Work request A –
Return the oil-for-food update word for word, from "However, since the" down to "29 May 2002.".
Work request B –
Resume the oil-for-food update after its final sentence.

Text under study –

On 9 May, Iraq resumed exporting oil under the United
Nations oil-for-food programme, following its month-long suspension. One oil
tanker began lifting oil the same day at Mina al-Bakr loading terminal.
However, since the loading was completed on 11 May, the relevant data will be
reported in next week’s update. There was no loading from the second
authorized terminal of Ceyhan during this period. The average price of Iraqi
crude oil during the week was approximately €26.10 (euros) or $23.70 per
There are now 153 approved oil purchase contracts in the
current phase XI of the programme, including one new contract approved by the
United Nations oil overseers during the week in review. The approved contracts
are for 363 million barrels of oil, of which 208 million barrels are for
Basrah Light and 155 million barrels for Kirkuk crude. So far in this phase,
Iraq has exported 207 million barrels of oil, netting an estimated €4.36
billion or $3.97 billion in revenue, at current prices and rate of exchange.
The phase ends on 29 May 2002.

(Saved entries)

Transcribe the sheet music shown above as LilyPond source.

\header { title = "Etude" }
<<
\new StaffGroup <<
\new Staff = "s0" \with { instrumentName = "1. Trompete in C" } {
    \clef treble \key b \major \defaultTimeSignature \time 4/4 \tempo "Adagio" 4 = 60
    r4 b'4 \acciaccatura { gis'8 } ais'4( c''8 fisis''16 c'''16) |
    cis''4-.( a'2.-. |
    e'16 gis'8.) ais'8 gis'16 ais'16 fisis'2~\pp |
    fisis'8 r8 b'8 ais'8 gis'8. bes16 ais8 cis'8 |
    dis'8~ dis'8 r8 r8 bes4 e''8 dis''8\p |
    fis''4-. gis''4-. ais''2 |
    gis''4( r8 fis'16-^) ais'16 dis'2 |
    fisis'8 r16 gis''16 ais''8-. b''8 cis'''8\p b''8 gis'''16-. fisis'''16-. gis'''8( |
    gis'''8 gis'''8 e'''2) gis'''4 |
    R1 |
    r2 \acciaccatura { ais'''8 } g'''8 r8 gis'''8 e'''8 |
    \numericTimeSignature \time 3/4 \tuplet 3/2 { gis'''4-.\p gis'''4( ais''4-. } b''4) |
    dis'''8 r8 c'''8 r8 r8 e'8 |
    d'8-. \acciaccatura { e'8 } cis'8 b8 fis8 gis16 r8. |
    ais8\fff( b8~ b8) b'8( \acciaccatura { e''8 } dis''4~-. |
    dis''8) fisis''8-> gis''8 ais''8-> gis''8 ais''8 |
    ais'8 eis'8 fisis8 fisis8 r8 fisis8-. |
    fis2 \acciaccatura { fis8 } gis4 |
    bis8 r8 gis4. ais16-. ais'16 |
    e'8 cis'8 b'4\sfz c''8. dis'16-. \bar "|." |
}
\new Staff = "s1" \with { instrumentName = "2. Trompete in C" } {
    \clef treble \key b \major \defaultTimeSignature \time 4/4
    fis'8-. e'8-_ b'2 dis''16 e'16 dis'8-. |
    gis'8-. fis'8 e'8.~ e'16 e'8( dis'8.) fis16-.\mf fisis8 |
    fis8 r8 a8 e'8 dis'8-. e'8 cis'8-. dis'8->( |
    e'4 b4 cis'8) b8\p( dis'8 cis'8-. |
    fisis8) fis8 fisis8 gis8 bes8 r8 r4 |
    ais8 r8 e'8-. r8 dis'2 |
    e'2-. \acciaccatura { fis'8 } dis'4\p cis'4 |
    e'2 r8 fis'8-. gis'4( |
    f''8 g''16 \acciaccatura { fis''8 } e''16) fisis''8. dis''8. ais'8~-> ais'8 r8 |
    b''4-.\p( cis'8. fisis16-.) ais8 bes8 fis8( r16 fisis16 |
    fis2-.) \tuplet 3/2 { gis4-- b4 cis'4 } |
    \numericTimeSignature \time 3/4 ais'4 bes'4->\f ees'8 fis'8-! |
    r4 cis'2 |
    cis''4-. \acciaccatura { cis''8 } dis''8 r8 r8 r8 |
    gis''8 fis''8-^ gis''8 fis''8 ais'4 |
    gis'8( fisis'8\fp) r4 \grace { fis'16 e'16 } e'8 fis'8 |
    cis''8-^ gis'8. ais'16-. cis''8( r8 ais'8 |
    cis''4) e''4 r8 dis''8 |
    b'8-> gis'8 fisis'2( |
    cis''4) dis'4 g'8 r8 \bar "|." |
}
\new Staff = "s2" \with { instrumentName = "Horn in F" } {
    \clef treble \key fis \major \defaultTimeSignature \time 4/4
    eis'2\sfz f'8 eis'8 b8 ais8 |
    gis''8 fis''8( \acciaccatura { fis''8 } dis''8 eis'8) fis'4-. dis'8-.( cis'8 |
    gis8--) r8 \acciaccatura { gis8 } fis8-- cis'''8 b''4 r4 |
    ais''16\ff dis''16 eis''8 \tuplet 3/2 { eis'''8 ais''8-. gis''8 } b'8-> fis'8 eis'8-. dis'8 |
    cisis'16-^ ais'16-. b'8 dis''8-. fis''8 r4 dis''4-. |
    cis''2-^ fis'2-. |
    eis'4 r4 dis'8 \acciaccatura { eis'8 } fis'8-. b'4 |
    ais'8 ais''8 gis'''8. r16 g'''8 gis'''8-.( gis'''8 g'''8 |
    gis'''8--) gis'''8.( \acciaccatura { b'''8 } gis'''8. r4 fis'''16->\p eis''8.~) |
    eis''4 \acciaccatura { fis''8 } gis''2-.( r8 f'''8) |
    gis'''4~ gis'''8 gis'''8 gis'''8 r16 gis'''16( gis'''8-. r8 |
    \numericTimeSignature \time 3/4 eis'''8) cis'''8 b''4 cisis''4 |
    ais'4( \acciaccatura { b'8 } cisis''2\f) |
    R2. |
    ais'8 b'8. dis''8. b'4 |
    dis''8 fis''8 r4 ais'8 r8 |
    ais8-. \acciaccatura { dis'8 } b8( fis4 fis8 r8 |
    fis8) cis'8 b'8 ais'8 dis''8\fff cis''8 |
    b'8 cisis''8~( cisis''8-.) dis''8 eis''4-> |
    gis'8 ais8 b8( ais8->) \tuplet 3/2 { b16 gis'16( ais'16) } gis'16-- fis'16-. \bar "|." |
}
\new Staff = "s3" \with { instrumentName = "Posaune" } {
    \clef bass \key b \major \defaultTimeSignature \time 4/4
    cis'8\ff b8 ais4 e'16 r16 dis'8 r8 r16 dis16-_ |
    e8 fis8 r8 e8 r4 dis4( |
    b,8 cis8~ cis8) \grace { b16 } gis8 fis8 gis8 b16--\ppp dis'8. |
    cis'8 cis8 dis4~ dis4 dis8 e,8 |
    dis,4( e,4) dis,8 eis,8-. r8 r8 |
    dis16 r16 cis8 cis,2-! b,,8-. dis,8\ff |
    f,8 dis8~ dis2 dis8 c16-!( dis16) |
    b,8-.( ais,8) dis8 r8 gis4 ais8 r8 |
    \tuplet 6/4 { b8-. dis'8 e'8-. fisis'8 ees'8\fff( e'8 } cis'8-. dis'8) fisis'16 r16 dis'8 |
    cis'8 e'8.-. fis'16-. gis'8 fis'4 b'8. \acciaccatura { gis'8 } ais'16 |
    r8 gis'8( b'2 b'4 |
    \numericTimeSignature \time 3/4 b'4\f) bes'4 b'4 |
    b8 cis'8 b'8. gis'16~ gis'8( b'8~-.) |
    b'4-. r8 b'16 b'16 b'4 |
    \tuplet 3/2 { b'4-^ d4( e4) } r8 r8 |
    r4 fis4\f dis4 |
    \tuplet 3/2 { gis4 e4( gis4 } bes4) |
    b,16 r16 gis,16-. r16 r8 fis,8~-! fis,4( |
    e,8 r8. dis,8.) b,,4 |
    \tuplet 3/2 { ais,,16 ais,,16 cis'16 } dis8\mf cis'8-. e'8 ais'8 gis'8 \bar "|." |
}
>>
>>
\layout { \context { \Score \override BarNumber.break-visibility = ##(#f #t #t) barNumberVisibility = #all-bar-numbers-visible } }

Exercise output A –
However, since the loading was completed on 11 May, the relevant data will be
reported in next week’s update. There was no loading from the second
authorized terminal of Ceyhan during this period. The average price of Iraqi
crude oil during the week was approximately €26.10 (euros) or $23.70 per
There are now 153 approved oil purchase contracts in the
current phase XI of the programme, including one new contract approved by the
United Nations oil overseers during the week in review. The approved contracts
are for 363 million barrels of oil, of which 208 million barrels are for
Basrah Light and 155 million barrels for Kirkuk crude. So far in this phase,
Iraq has exported 207 million barrels of oil, netting an estimated €4.36
billion or $3.97 billion in revenue, at current prices and rate of exchange.
The phase ends on 29 May 2002.

Exercise output B –
Since the beginning of the programme on 10 December 1996,
Iraq has exported some 3 billion barrels of oil, for an estimated $38.6
billion and €17 billion ($15 billion) in
revenue. The humanitarian programme receives 72 per cent of the oil proceeds,
with 59 per cent allocated to the 15 central and southern governorates and 13
per cent to the three northern governorates.
Owing to a funding shortfall, currently there are 1,219
contracts, worth over $2.77 billion, for the purchase of humanitarian supplies
and equipment, which although approved, cannot be funded.
To date, some $34.8 billion worth of humanitarian supply
contracts have been approved by the Security Council’s 661 sanctions
committee and “fast-tracked” by the Office of the Iraq Programme (OIP),
including some $3.1 billion worth of contracts for oil industry spare parts
and equipment. About $21.8 billion worth of humanitarian supplies and
equipment have been delivered to Iraq, including $1.4 billion worth of oil
industry equipment. Another $10.1 billion worth of humanitarian supplies, for
which funds were available, including oil industry equipment worth $1.7
billion, were in the production and delivery pipeline.
During the week, the 661 Committee released from hold 16
contracts, valued at $46 million. However, it placed on hold 35 new contracts,
worth $60.5 million.
In all, 2,142 contracts, valued at $5.2 billion, were “on
hold” by the 661 Committee, of which 1,463 contracts, worth $4.5 billion,
were for the purchase of humanitarian supplies and equipment, and 679
contracts, worth $734 million, for oil industry spare parts and equipment.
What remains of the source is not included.